We point out that the share of the economy devoted to AI investment is nearly a third greater than the share of the economy devoted to internet related investments back during the dotcom bubble. So, we think there are enough analogies there to make the call. Jared Bernstein former Biden CEA chairman
Bernstein told CNBC'S "Squawk Box" last week that surging asset prices and extreme valuations indicate that an AI bubble is the "likely outcome." He said that bubbles are defined by a vast gap between investment levels and the actual "credible expectations" for future profits. Bernstein pointed to OpenAI, which has already made around $1 trillion in AI deals, including a $500 billion data center buildout project, despite being set to generate only $13 billion in revenue. "You've got to account for future earnings," Bernstein said. "But to us and many others, that divergence between credibly, plausible, expected future earnings and this level of investment certainly looks bubbly." Despite the Magnificent Seven's spending spree on AI, Bernstein said that their profits are mostly coming from other areas like advertisements and cloud services. "If you actually look at the AI investments, they tend to be a small share of [the profits]," Bernstein said. "So that actually contributes to the bubble hypothesis."
I think some of the investments that we've seen so far is not on AI, it's more on cloud and the power of cloud. So I don't believe this is a bubble, but I believe this is capital that in most cases is going to be well spent. Larry Fink BlackRock CEO
Fink said on CNBC's "Squawk on the Street" last week that there is definitely a "skyrocketing amount of capital" being funneled into AI, which he believes is not a sign of a bubble but rather a necessary investment for the U.S. to remain a global leader in AI technology. "Investing in AI does not just mean investing in GPUs and chips, it means investing in HVAC and IT, investing in power grids and power supplies," Fink said. The BlackRock CEO said that these massive stakes will ultimately lead to some failures, but he is confident that major hyperscalers like Meta , Microsoft , and Alphabet are in a "really good position" to be winners. "That is capitalism," Fink said. "We're going to have some big winners and we're going to have some big losers ... but if you have a diversified portfolio, you're going to be fine."
Are we in an AI bubble?
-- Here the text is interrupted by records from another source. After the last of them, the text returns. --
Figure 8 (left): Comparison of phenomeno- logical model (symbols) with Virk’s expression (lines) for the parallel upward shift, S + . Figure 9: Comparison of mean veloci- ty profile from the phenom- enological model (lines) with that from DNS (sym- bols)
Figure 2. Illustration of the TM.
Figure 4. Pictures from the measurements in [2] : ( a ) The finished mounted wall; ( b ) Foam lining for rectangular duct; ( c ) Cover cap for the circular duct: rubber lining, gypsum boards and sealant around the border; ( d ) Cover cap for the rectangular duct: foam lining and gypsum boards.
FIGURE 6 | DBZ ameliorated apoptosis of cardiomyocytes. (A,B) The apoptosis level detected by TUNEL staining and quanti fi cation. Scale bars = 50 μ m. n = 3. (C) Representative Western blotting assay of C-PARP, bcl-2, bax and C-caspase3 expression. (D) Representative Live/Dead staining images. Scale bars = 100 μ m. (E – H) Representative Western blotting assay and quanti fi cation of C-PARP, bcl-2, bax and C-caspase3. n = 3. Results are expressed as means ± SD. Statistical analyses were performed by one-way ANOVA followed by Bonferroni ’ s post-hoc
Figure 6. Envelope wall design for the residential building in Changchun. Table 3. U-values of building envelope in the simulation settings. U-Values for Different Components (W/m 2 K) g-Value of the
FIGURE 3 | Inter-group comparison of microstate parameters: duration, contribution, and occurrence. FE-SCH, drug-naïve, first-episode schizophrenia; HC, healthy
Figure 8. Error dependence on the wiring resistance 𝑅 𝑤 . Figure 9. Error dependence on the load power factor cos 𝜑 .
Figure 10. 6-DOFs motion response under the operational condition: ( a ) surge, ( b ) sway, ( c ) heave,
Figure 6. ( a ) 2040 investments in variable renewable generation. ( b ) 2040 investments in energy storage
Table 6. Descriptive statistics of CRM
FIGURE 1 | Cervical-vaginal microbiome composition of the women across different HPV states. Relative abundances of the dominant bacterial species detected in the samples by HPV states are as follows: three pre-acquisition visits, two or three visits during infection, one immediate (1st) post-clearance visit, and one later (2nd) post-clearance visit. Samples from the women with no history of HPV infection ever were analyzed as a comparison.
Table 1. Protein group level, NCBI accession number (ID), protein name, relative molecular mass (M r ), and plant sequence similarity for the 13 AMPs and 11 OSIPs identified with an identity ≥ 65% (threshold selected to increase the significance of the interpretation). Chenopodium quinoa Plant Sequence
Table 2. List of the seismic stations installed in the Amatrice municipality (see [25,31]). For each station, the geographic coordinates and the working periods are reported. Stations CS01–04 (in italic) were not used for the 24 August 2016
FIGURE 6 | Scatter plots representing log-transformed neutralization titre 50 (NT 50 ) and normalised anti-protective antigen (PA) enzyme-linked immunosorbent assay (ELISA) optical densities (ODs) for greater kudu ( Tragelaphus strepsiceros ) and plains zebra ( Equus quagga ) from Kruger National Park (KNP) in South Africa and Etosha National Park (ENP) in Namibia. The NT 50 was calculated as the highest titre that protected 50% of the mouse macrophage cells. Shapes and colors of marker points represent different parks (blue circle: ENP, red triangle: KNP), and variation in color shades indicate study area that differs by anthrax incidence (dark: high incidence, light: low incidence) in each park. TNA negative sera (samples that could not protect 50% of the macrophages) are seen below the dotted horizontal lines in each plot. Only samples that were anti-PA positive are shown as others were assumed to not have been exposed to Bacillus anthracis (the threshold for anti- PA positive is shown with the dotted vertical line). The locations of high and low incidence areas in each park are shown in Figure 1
Of course! ... Of course we are. I mean, we’re hyped, we’re accelerating, we’re putting enormous leverage into the system. Pat Gelsinger former Intel CEO
Gelsinger said that although the AI-driven market is already in a bubble, it would be "several years" before he sees it ending. "We're displacing all of the internet and the service provider industries as we think about it today," Gelsinger said on "Squawk Box" last week. "We have a long way to go." The ex-Intel CEO believes that major disruptive technologies will develop in the latter end of this decade, when companies might begin to materially benefit from them, giving the bubble plenty of time before it pops. "That being said, it will change," Gelsinger said. "These are radical improvements in AI efficiency that occurred this year."